このように、メーカー統合をした効果が、少しずつですが着実に出てきています。
柔軟な組織運営のカギはコミュニケーション
―― 前12月期の売り上げが934億円。1千億円の大台が見えてきています。
草柳 1千億円は近い将来には達成できるでしょうし、2030年には1200億円を目指しています。これは規模を大きくしたいというだけでなく、原材料費や人件費などのコストアップ分を吸収しながら利益を確保するためのトップラインという意味もあります。
私は今年3月に社長に就任するまでは薬品事業のトップを務めていましたが、もともとはカネボウの繊維部門に入社しました。自分で希望した部署でしたので、とてもやりがいがありましたが、途中から会社がどんどんおかしくなっていくのが若手社員だった自分にも分かりました。その経験もあり、いかに利益を出していくか、その仕組みをどうやってつくっていくか、ということに対しては非常に強い思いがあります。

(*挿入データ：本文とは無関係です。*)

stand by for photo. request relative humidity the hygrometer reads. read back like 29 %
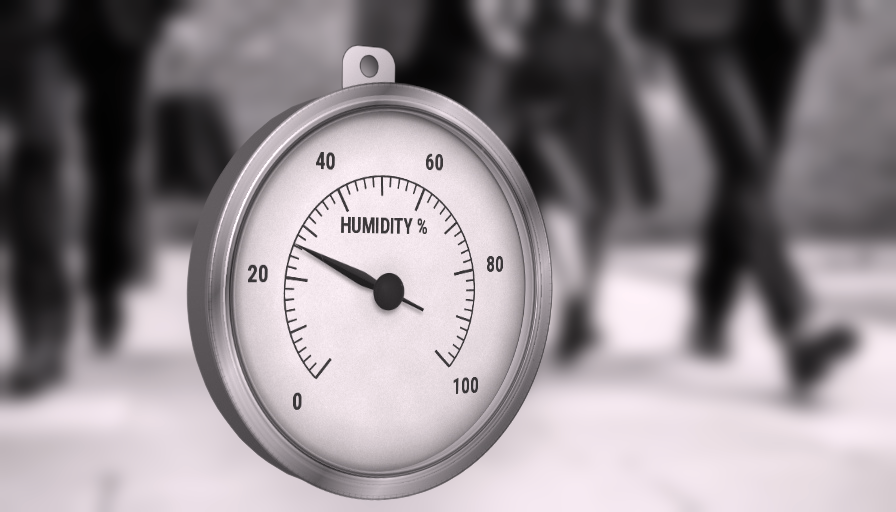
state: 26 %
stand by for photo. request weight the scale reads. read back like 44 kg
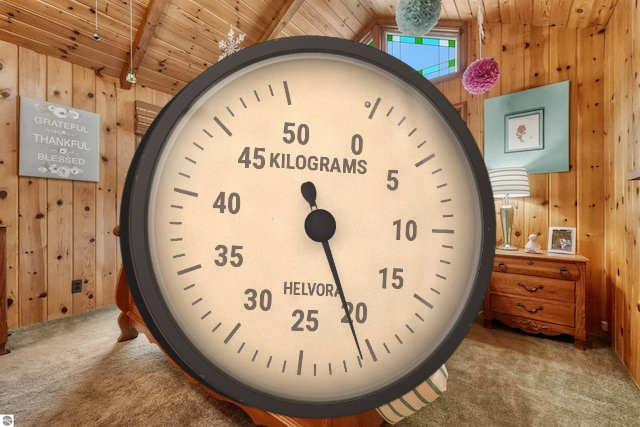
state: 21 kg
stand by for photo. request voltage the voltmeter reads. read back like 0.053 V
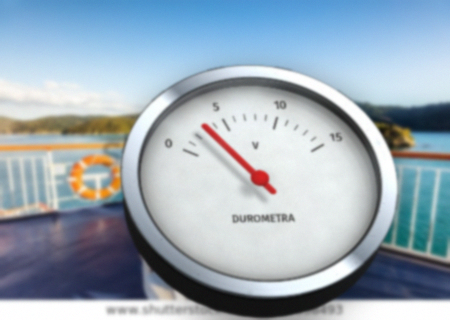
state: 3 V
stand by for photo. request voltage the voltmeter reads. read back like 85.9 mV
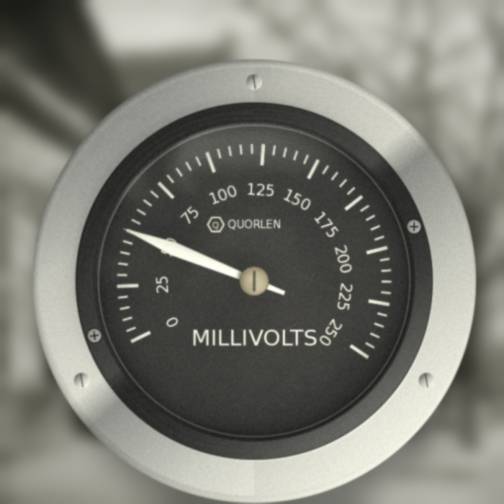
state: 50 mV
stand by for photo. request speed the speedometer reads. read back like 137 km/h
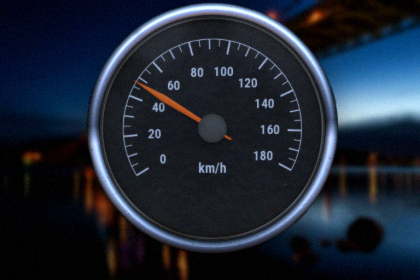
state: 47.5 km/h
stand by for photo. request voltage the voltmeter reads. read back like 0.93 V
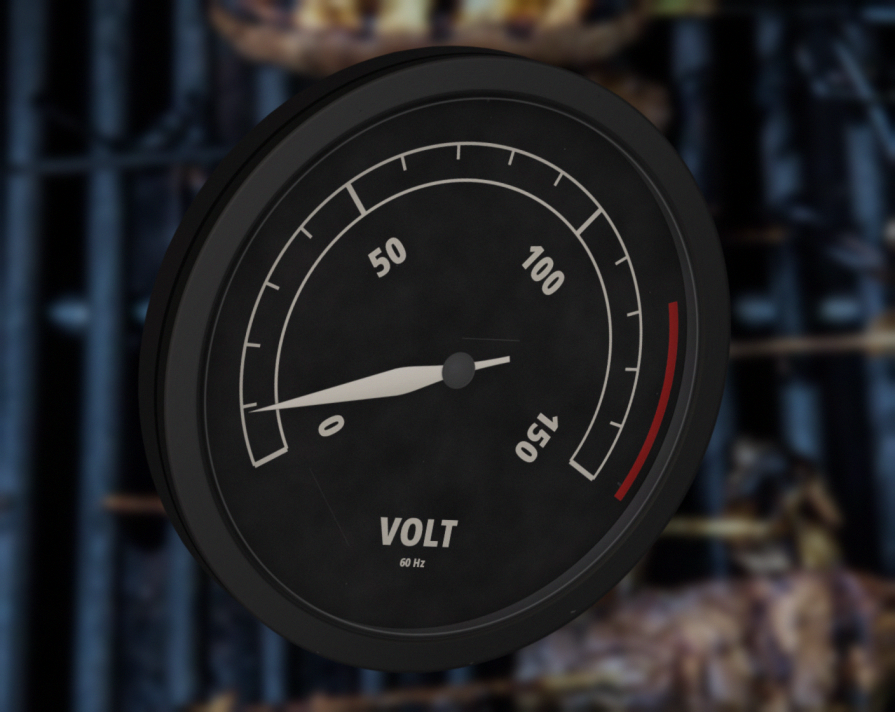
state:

ただし、世の中の環境変化は非常に激しく予想もできません。ですから柔軟に機動的に意思決定していかなければなりません。
―― そのためには何が必要ですか。
草柳 やはりコミュニケーションですね。経営陣や各カンパニープレジデントの議論でも、できるだけ硬直的にならないように心がけています。もちろん社員との意思疎通も重要です。そこで社長に就任して以来、現場をずっと回り、社員との対話を繰り返しています。薬品事業のことなら分かっていますが、食品やトイレタリーの若手社員と話す機会はこれまであまりありませんでした。彼らと話をすることで、会社をどう見ているのか、何に悩んでいるのか、少しは分かるのではないかと思っています。
うれしいのは、多くの社員が会社のことを自分のこととして考えてくれている。彼らの声を聞き、彼らがワクワクしながら仕事をできるようにすることが自分の役目だと考えています。